Examine the entries and show every line in which the word "contact" is found.

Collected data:
______
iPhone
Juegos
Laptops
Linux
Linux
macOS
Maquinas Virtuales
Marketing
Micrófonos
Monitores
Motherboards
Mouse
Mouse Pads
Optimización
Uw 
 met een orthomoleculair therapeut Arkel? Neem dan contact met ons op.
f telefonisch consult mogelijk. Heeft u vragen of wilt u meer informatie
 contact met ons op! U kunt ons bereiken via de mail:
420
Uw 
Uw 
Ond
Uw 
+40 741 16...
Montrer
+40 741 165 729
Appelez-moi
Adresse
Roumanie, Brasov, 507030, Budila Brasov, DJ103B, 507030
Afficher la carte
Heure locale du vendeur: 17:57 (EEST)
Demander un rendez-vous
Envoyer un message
______
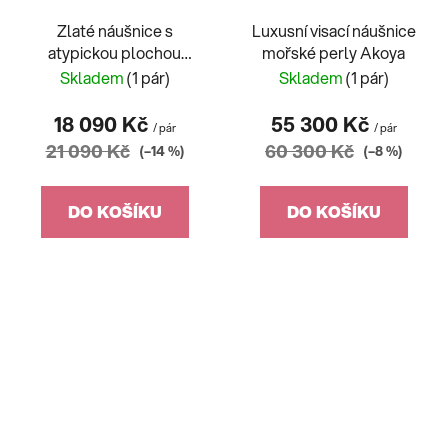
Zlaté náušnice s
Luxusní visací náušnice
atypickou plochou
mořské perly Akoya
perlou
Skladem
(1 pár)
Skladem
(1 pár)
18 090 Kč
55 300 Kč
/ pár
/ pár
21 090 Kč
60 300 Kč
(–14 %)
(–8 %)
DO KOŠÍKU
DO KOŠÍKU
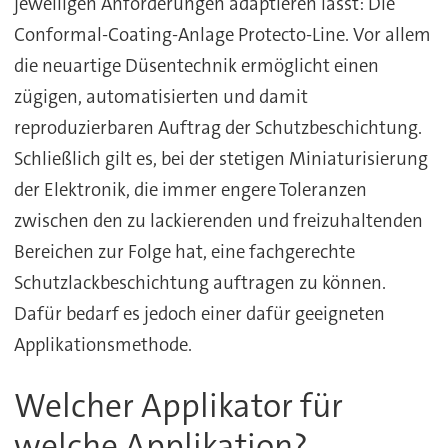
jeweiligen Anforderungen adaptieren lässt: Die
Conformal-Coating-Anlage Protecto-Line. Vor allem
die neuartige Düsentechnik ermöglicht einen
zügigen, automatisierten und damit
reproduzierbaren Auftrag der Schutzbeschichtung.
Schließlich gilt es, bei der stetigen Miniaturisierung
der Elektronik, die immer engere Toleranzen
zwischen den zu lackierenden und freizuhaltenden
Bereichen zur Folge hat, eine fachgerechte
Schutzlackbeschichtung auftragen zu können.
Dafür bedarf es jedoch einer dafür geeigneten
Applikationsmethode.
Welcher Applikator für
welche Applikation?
______
> [Task solution]
 met een orthomoleculair therapeut Arkel? Neem dan contact met ons op.
 contact met ons op! U kunt ons bereiken via de mail:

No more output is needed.